“To navigate your way out of gridlock, you have to first understand that no matter how seemingly insignificant the issue, gridlock is a sign that you each have dreams for your life that the other isn’t aware of, hasn’t acknowledged or doesn’t respect.” (p.238)
Obviously, an issue that keeps cropping up in a relationship is going to be a tougher nut to crack. Interestingly enough, at least for me, was his assertion that gridlock is about DREAMS. The problem is that sometimes the dreams, yours or your partners, are not articulated or perhaps not even conscious. “When either spouse isn’t aware of or doesn’t fully appreciate the importance of supporting his or her partner’s dreams, gridlock is almost inevitable.” (p.240)
“For many couples, the dream that is at the core of the conflict is not so obvious. Only by uncovering this dream can the couples get out of gridlock.” (p. 241)
Dreams could be, for example, feeling at peace, having a sense of freedom, or exploring a creative side of oneself, but they might not show up that obviously.
What is Gridlock?
So how do you know if you are in gridlock? Here are four clues:
- You’ve had the same argument again and again with no resolution.
- Neither of you can address the issue with humor, empathy, or affection.
- The issue is becoming increasingly polarizing as time goes on.
- Compromise seems impossible because it would mean selling out – giving up something important and core to your beliefs, values, or sense of self. (p.237)
Key to Overcoming Gridlock
The key then to overcoming gridlock is to actually identify which dream or dreams are fueling the conflict. He shares 6 examples of possible gridlock scenarios and later suggests solutions using his four-step method. His six examples include: one partner is clean and tidy, the other messy; one partner is too emotional, the other unemotional; one partner is more reclusive, the other more outgoing; one wants more sex, the other less; one wants to spend money, one wants to save, and one wants more extended family time, the other less.

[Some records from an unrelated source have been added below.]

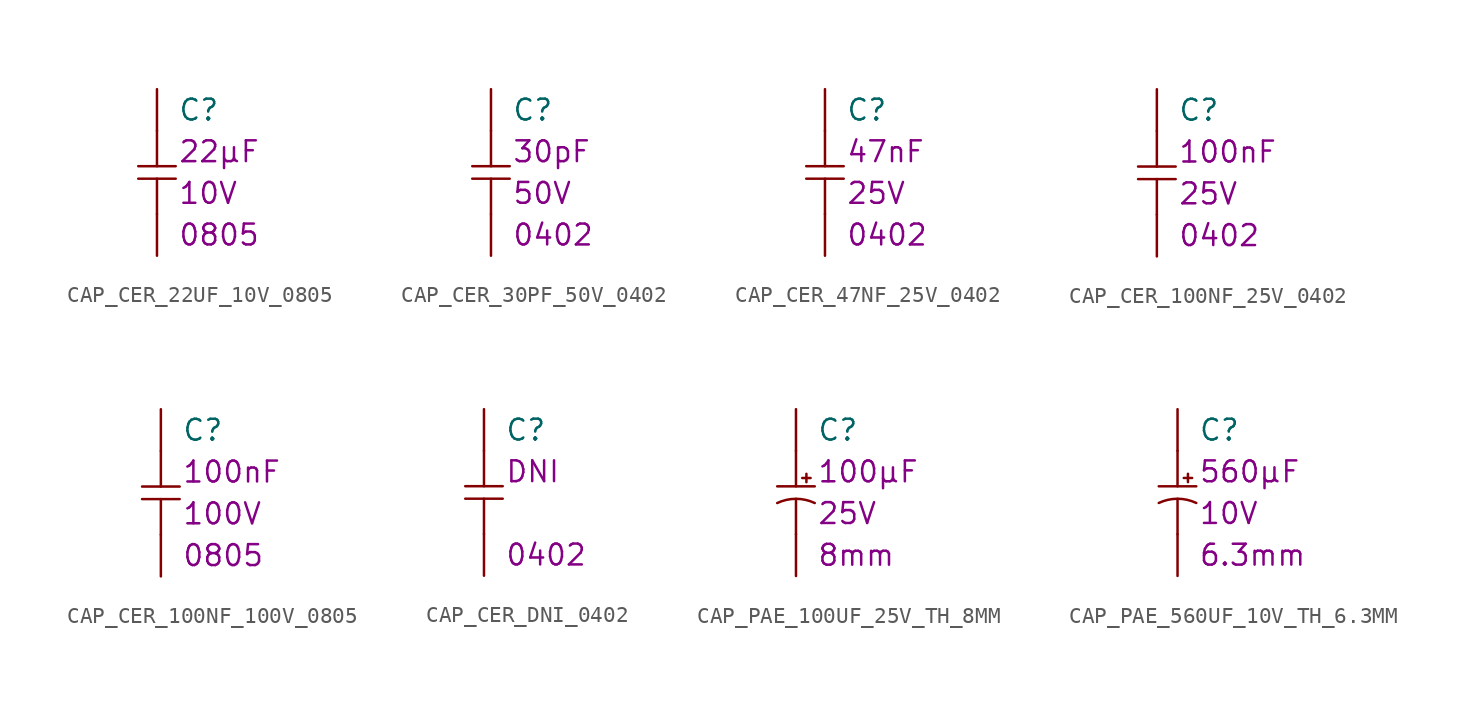
<source format=kicad_sym>
(kicad_symbol_lib
  (version 20211014)
  (generator kicad_symbol_editor)
  (symbol "CAP_CER_22UF_10V_0805"
    (pin_numbers hide)
    (pin_names
      (offset 1.016) hide)
    (property "Reference" "C"
      (at 1.27 3.81 0)
      (effects (font (size 1.27 1.27)) (justify left)))
    (property "Property" "22µF"
      (at 1.27 1.27 0)
      (effects (font (size 1.27 1.27)) (justify left)))
    (property "Package" "0805"
      (at 1.27 -3.81 0)
      (effects (font (size 1.27 1.27)) (justify left)))
    (property "Voltage" "10V"
      (at 1.27 -1.27 0)
      (effects (font (size 1.27 1.27)) (justify left)))
    (symbol "CAP_CER_22UF_10V_0805_0_1"
      (polyline (pts (xy -1.143 0.381) (xy 1.143 0.381)) (stroke (width 0) (type default) (color 0 0 0 0)) (fill (type none)))
      (polyline (pts (xy 0 -2.54) (xy 0 -0.381)) (stroke (width 0) (type default) (color 0 0 0 0)) (fill (type none)))
      (polyline (pts (xy 0 2.54) (xy 0 0.381)) (stroke (width 0) (type default) (color 0 0 0 0)) (fill (type none)))
      (polyline (pts (xy 1.143 -0.381) (xy -1.143 -0.381)) (stroke (width 0) (type default) (color 0 0 0 0)) (fill (type none))))
    (symbol "CAP_CER_22UF_10V_0805_1_0"
      (pin passive line (at 0 -5.08 90) (length 2.54) (name "2" (effects (font (size 1.27 1.27)))) (number "2" (effects (font (size 1.27 1.27))))))
    (symbol "CAP_CER_22UF_10V_0805_1_1"
      (pin passive line (at 0 5.08 270) (length 2.54) (name "1" (effects (font (size 1.27 1.27)))) (number "1" (effects (font (size 1.27 1.27)))))))
  (symbol "CAP_CER_30PF_50V_0402"
    (pin_numbers hide)
    (pin_names
      (offset 1.016) hide)
    (property "Reference" "C"
      (at 1.27 3.81 0)
      (effects (font (size 1.27 1.27)) (justify left)))
    (property "Property" "30pF"
      (at 1.27 1.27 0)
      (effects (font (size 1.27 1.27)) (justify left)))
    (property "Package" "0402"
      (at 1.27 -3.81 0)
      (effects (font (size 1.27 1.27)) (justify left)))
    (property "Voltage" "50V"
      (at 1.27 -1.27 0)
      (effects (font (size 1.27 1.27)) (justify left)))
    (symbol "CAP_CER_30PF_50V_0402_0_1"
      (polyline (pts (xy -1.143 0.381) (xy 1.143 0.381)) (stroke (width 0) (type default) (color 0 0 0 0)) (fill (type none)))
      (polyline (pts (xy 0 -2.54) (xy 0 -0.381)) (stroke (width 0) (type default) (color 0 0 0 0)) (fill (type none)))
      (polyline (pts (xy 0 2.54) (xy 0 0.381)) (stroke (width 0) (type default) (color 0 0 0 0)) (fill (type none)))
      (polyline (pts (xy 1.143 -0.381) (xy -1.143 -0.381)) (stroke (width 0) (type default) (color 0 0 0 0)) (fill (type none))))
    (symbol "CAP_CER_30PF_50V_0402_1_0"
      (pin passive line (at 0 -5.08 90) (length 2.54) (name "2" (effects (font (size 1.27 1.27)))) (number "2" (effects (font (size 1.27 1.27))))))
    (symbol "CAP_CER_30PF_50V_0402_1_1"
      (pin passive line (at 0 5.08 270) (length 2.54) (name "1" (effects (font (size 1.27 1.27)))) (number "1" (effects (font (size 1.27 1.27)))))))
  (symbol "CAP_CER_47NF_25V_0402"
    (pin_numbers hide)
    (pin_names
      (offset 1.016) hide)
    (property "Reference" "C"
      (at 1.27 3.81 0)
      (effects (font (size 1.27 1.27)) (justify left)))
    (property "Property" "47nF"
      (at 1.27 1.27 0)
      (effects (font (size 1.27 1.27)) (justify left)))
    (property "Package" "0402"
      (at 1.27 -3.81 0)
      (effects (font (size 1.27 1.27)) (justify left)))
    (property "Voltage" "25V"
      (at 1.27 -1.27 0)
      (effects (font (size 1.27 1.27)) (justify left)))
    (symbol "CAP_CER_47NF_25V_0402_0_1"
      (polyline (pts (xy -1.143 0.381) (xy 1.143 0.381)) (stroke (width 0) (type default) (color 0 0 0 0)) (fill (type none)))
      (polyline (pts (xy 0 -2.54) (xy 0 -0.381)) (stroke (width 0) (type default) (color 0 0 0 0)) (fill (type none)))
      (polyline (pts (xy 0 2.54) (xy 0 0.381)) (stroke (width 0) (type default) (color 0 0 0 0)) (fill (type none)))
      (polyline (pts (xy 1.143 -0.381) (xy -1.143 -0.381)) (stroke (width 0) (type default) (color 0 0 0 0)) (fill (type none))))
    (symbol "CAP_CER_47NF_25V_0402_1_0"
      (pin passive line (at 0 -5.08 90) (length 2.54) (name "2" (effects (font (size 1.27 1.27)))) (number "2" (effects (font (size 1.27 1.27))))))
    (symbol "CAP_CER_47NF_25V_0402_1_1"
      (pin passive line (at 0 5.08 270) (length 2.54) (name "1" (effects (font (size 1.27 1.27)))) (number "1" (effects (font (size 1.27 1.27)))))))
  (symbol "CAP_CER_100NF_25V_0402"
    (pin_numbers hide)
    (pin_names
      (offset 1.016) hide)
    (property "Reference" "C"
      (at 1.27 3.81 0)
      (effects (font (size 1.27 1.27)) (justify left)))
    (property "Property" "100nF"
      (at 1.27 1.27 0)
      (effects (font (size 1.27 1.27)) (justify left)))
    (property "Package" "0402"
      (at 1.27 -3.81 0)
      (effects (font (size 1.27 1.27)) (justify left)))
    (property "Voltage" "25V"
      (at 1.27 -1.27 0)
      (effects (font (size 1.27 1.27)) (justify left)))
    (symbol "CAP_CER_100NF_25V_0402_0_1"
      (polyline (pts (xy -1.143 0.381) (xy 1.143 0.381)) (stroke (width 0) (type default) (color 0 0 0 0)) (fill (type none)))
      (polyline (pts (xy 0 -2.54) (xy 0 -0.381)) (stroke (width 0) (type default) (color 0 0 0 0)) (fill (type none)))
      (polyline (pts (xy 0 2.54) (xy 0 0.381)) (stroke (width 0) (type default) (color 0 0 0 0)) (fill (type none)))
      (polyline (pts (xy 1.143 -0.381) (xy -1.143 -0.381)) (stroke (width 0) (type default) (color 0 0 0 0)) (fill (type none))))
    (symbol "CAP_CER_100NF_25V_0402_1_0"
      (pin passive line (at 0 -5.08 90) (length 2.54) (name "2" (effects (font (size 1.27 1.27)))) (number "2" (effects (font (size 1.27 1.27))))))
    (symbol "CAP_CER_100NF_25V_0402_1_1"
      (pin passive line (at 0 5.08 270) (length 2.54) (name "1" (effects (font (size 1.27 1.27)))) (number "1" (effects (font (size 1.27 1.27)))))))
  (symbol "CAP_CER_100NF_100V_0805"
    (pin_numbers hide)
    (pin_names
      (offset 1.016) hide)
    (property "Reference" "C"
      (at 1.27 3.81 0)
      (effects (font (size 1.27 1.27)) (justify left)))
    (property "Property" "100nF"
      (at 1.27 1.27 0)
      (effects (font (size 1.27 1.27)) (justify left)))
    (property "Package" "0805"
      (at 1.27 -3.81 0)
      (effects (font (size 1.27 1.27)) (justify left)))
    (property "Voltage" "100V"
      (at 1.27 -1.27 0)
      (effects (font (size 1.27 1.27)) (justify left)))
    (symbol "CAP_CER_100NF_100V_0805_0_1"
      (polyline (pts (xy -1.143 0.381) (xy 1.143 0.381)) (stroke (width 0) (type default) (color 0 0 0 0)) (fill (type none)))
      (polyline (pts (xy 0 -2.54) (xy 0 -0.381)) (stroke (width 0) (type default) (color 0 0 0 0)) (fill (type none)))
      (polyline (pts (xy 0 2.54) (xy 0 0.381)) (stroke (width 0) (type default) (color 0 0 0 0)) (fill (type none)))
      (polyline (pts (xy 1.143 -0.381) (xy -1.143 -0.381)) (stroke (width 0) (type default) (color 0 0 0 0)) (fill (type none))))
    (symbol "CAP_CER_100NF_100V_0805_1_0"
      (pin passive line (at 0 -5.08 90) (length 2.54) (name "2" (effects (font (size 1.27 1.27)))) (number "2" (effects (font (size 1.27 1.27))))))
    (symbol "CAP_CER_100NF_100V_0805_1_1"
      (pin passive line (at 0 5.08 270) (length 2.54) (name "1" (effects (font (size 1.27 1.27)))) (number "1" (effects (font (size 1.27 1.27)))))))
  (symbol "CAP_CER_DNI_0402"
    (pin_numbers hide)
    (pin_names
      (offset 1.016) hide)
    (property "Reference" "C"
      (at 1.27 3.81 0)
      (effects (font (size 1.27 1.27)) (justify left)))
    (property "Property" "DNI"
      (at 1.27 1.27 0)
      (effects (font (size 1.27 1.27)) (justify left)))
    (property "Package" "0402"
      (at 1.27 -3.81 0)
      (effects (font (size 1.27 1.27)) (justify left)))
    (symbol "CAP_CER_DNI_0402_0_1"
      (polyline (pts (xy -1.143 0.381) (xy 1.143 0.381)) (stroke (width 0) (type default) (color 0 0 0 0)) (fill (type none)))
      (polyline (pts (xy 0 -2.54) (xy 0 -0.381)) (stroke (width 0) (type default) (color 0 0 0 0)) (fill (type none)))
      (polyline (pts (xy 0 2.54) (xy 0 0.381)) (stroke (width 0) (type default) (color 0 0 0 0)) (fill (type none)))
      (polyline (pts (xy 1.143 -0.381) (xy -1.143 -0.381)) (stroke (width 0) (type default) (color 0 0 0 0)) (fill (type none))))
    (symbol "CAP_CER_DNI_0402_1_0"
      (pin passive line (at 0 -5.08 90) (length 2.54) (name "2" (effects (font (size 1.27 1.27)))) (number "2" (effects (font (size 1.27 1.27))))))
    (symbol "CAP_CER_DNI_0402_1_1"
      (pin passive line (at 0 5.08 270) (length 2.54) (name "1" (effects (font (size 1.27 1.27)))) (number "1" (effects (font (size 1.27 1.27)))))))
  (symbol "CAP_PAE_100UF_25V_TH_8MM"
    (pin_numbers hide)
    (pin_names
      (offset 1.016) hide)
    (property "Reference" "C"
      (at 1.27 3.81 0)
      (effects (font (size 1.27 1.27)) (justify left)))
    (property "Property" "100µF"
      (at 1.27 1.27 0)
      (effects (font (size 1.27 1.27)) (justify left)))
    (property "Package" "8mm"
      (at 1.27 -3.81 0)
      (effects (font (size 1.27 1.27)) (justify left)))
    (property "Voltage" "25V"
      (at 1.27 -1.27 0)
      (effects (font (size 1.27 1.27)) (justify left)))
    (symbol "CAP_PAE_100UF_25V_TH_8MM_0_1"
      (polyline (pts (xy -1.143 0.381) (xy 1.143 0.381)) (stroke (width 0) (type default) (color 0 0 0 0)) (fill (type none)))
      (polyline (pts (xy 0 -2.54) (xy 0 -0.381)) (stroke (width 0) (type default) (color 0 0 0 0)) (fill (type none)))
      (polyline (pts (xy 0 2.54) (xy 0 0.381)) (stroke (width 0) (type default) (color 0 0 0 0)) (fill (type none)))
      (polyline (pts (xy 0.381 0.889) (xy 0.889 0.889)) (stroke (width 0) (type default) (color 0 0 0 0)) (fill (type none)))
      (polyline (pts (xy 0.635 0.635) (xy 0.635 1.143)) (stroke (width 0) (type default) (color 0 0 0 0)) (fill (type none)))
      (arc (start 1.143 -0.635) (mid 0 -0.378) (end -1.143 -0.635) (stroke (width 0) (type default) (color 0 0 0 0)) (fill (type none))))
    (symbol "CAP_PAE_100UF_25V_TH_8MM_1_0"
      (pin passive line (at 0 -5.08 90) (length 2.54) (name "2" (effects (font (size 1.27 1.27)))) (number "2" (effects (font (size 1.27 1.27))))))
    (symbol "CAP_PAE_100UF_25V_TH_8MM_1_1"
      (pin passive line (at 0 5.08 270) (length 2.54) (name "1" (effects (font (size 1.27 1.27)))) (number "1" (effects (font (size 1.27 1.27)))))))
  (symbol "CAP_PAE_560UF_10V_TH_6.3MM"
    (pin_numbers hide)
    (pin_names
      (offset 1.016) hide)
    (property "Reference" "C"
      (at 1.27 3.81 0)
      (effects (font (size 1.27 1.27)) (justify left)))
    (property "Property" "560µF"
      (at 1.27 1.27 0)
      (effects (font (size 1.27 1.27)) (justify left)))
    (property "Package" "6.3mm"
      (at 1.27 -3.81 0)
      (effects (font (size 1.27 1.27)) (justify left)))
    (property "Voltage" "10V"
      (at 1.27 -1.27 0)
      (effects (font (size 1.27 1.27)) (justify left)))
    (symbol "CAP_PAE_560UF_10V_TH_6.3MM_0_1"
      (polyline (pts (xy -1.143 0.381) (xy 1.143 0.381)) (stroke (width 0) (type default) (color 0 0 0 0)) (fill (type none)))
      (polyline (pts (xy 0 -2.54) (xy 0 -0.381)) (stroke (width 0) (type default) (color 0 0 0 0)) (fill (type none)))
      (polyline (pts (xy 0 2.54) (xy 0 0.381)) (stroke (width 0) (type default) (color 0 0 0 0)) (fill (type none)))
      (polyline (pts (xy 0.381 0.889) (xy 0.889 0.889)) (stroke (width 0) (type default) (color 0 0 0 0)) (fill (type none)))
      (polyline (pts (xy 0.635 0.635) (xy 0.635 1.143)) (stroke (width 0) (type default) (color 0 0 0 0)) (fill (type none)))
      (arc (start 1.143 -0.635) (mid 0 -0.378) (end -1.143 -0.635) (stroke (width 0) (type default) (color 0 0 0 0)) (fill (type none))))
    (symbol "CAP_PAE_560UF_10V_TH_6.3MM_1_0"
      (pin passive line (at 0 -5.08 90) (length 2.54) (name "2" (effects (font (size 1.27 1.27)))) (number "2" (effects (font (size 1.27 1.27))))))
    (symbol "CAP_PAE_560UF_10V_TH_6.3MM_1_1"
      (pin passive line (at 0 5.08 270) (length 2.54) (name "1" (effects (font (size 1.27 1.27)))) (number "1" (effects (font (size 1.27 1.27))))))))
</source>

John Gottman’s Four-Step Solution:
Step 1 – Explore the dream or dreams. At this point, it is not about solving the problem, it is to better understanding why each of you feels so strongly about the issue. Using an actual example, he concludes “the key to ending gridlock was … to discuss openly why their position was so important to them – and in particular to open up about the history behind their position and what it meant to them.” (p. 243)
Step 2 – Soothe – yourself and each other. Take a break if the conversation is heading in the wrong direction.
Step 3 – Reach a temporary compromise using the two-circle method. The first circle defines the minimal core areas you can’t yield on; the second circle includes areas where you can be more flexible. You want to try and make this category as large as possible and the first one as small as possible. And again, the compromise you come up with doesn’t have to be for the next 10 years, but try it for a month or two and see if it works better.
Step 4 – Say thank you. Share three specific appreciations with your partner.
He concludes this chapter with: “Follow these four steps, and you’ll be able to move out of gridlock on your perpetual problems. Be patient with the process and each other. By their very nature, these problems are tenacious.” (p.259).